Article 7 : Conan en animé, évolution ou régression ?

On peut distinguer plusieurs "types" de fans de Conan, de par leur provenance. 
Même si certains ont découvert la franchise du petit détective grâce aux mangas, dans une librairie ou bibliothèque, la grande majorité des fans de Détective Conan actuels ont découvert la série grâce à la série télévisée animée, qui, encore de nos jours, subit des critiques pour être trop "enfantine". Et cette critique, elle-même très enfantine, provient d'une seule et unique chose... les graphismes.

Détective Conan étant un animé lent, il a subi plusieurs modifications au cours du temps, plusieurs "phases" de dessins et animations.

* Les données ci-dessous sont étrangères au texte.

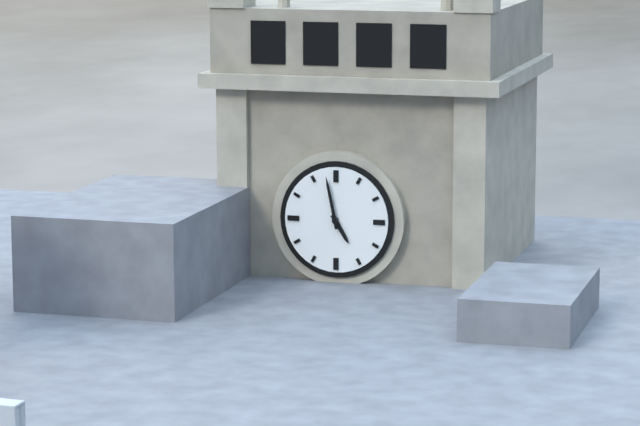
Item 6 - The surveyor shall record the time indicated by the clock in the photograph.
4:58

Le premier genre d'animation dans Detective Conan a été celui que tous les gens qui ne sont pas des grands fans connaissent, puisque seuls les épisodes avec ce style graphique sont sortis en France en version française. Cette première étape de l'animation de notre manga favoris est parti e l'épisode 1, et s'est arrêté vers les épisodes 250 et quelques.
 Les dessins de l'animé étaient faits, à l'époque, "à la main", c'est à dire animé par la bonne technique du calque, et pas fait à l'ordinateur (qui n'a été utilisé que très rarement pour les 250 premiers épisodes-- l'épisode 96, par exemple). 
Evidemment, puisque fait à la main, l'animation n'est pas extraordinaire, de même pour le design des personnages : ils ont des têtes de souris, des visages parfois anguleux, et des oreils dignes de Dumbo.

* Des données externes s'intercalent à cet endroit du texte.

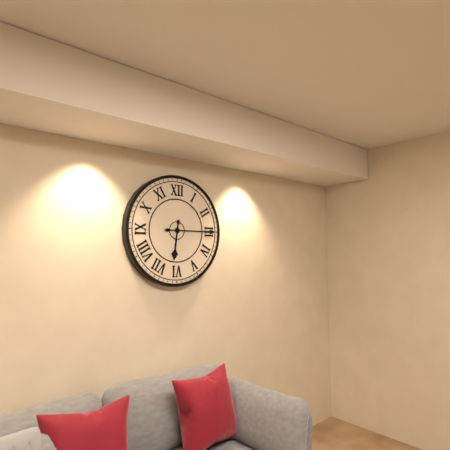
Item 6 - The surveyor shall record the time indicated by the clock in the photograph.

Mais les oreilles de Dumbo passées, ce style d'animation a quelque chose que l'on retrouvera pas forcément dans les autres : un style très "manga". Les couleurs correspondent beaucoup avec ce que l'on avait imaginé quand seul le manga était publié dans le Shônen Sunday. Cette animation dégage une athmosphère très "début Dragon Ball", avec par exemple un changement d'arrière plan quand quelqu'un s'énerve, les yeux qui changent de couleurs ou qui disparaissent avec une aura au dessus de la tête quand la personne est frustrée, etc. 
Cette première étape est satisfaisante, mais elle n'ébloui pas non plus particulièrement par ses dessins et animations : elles sont justes en concordance avec le manga, et rendent bien à l'écran ce que nous pouvions imaginer.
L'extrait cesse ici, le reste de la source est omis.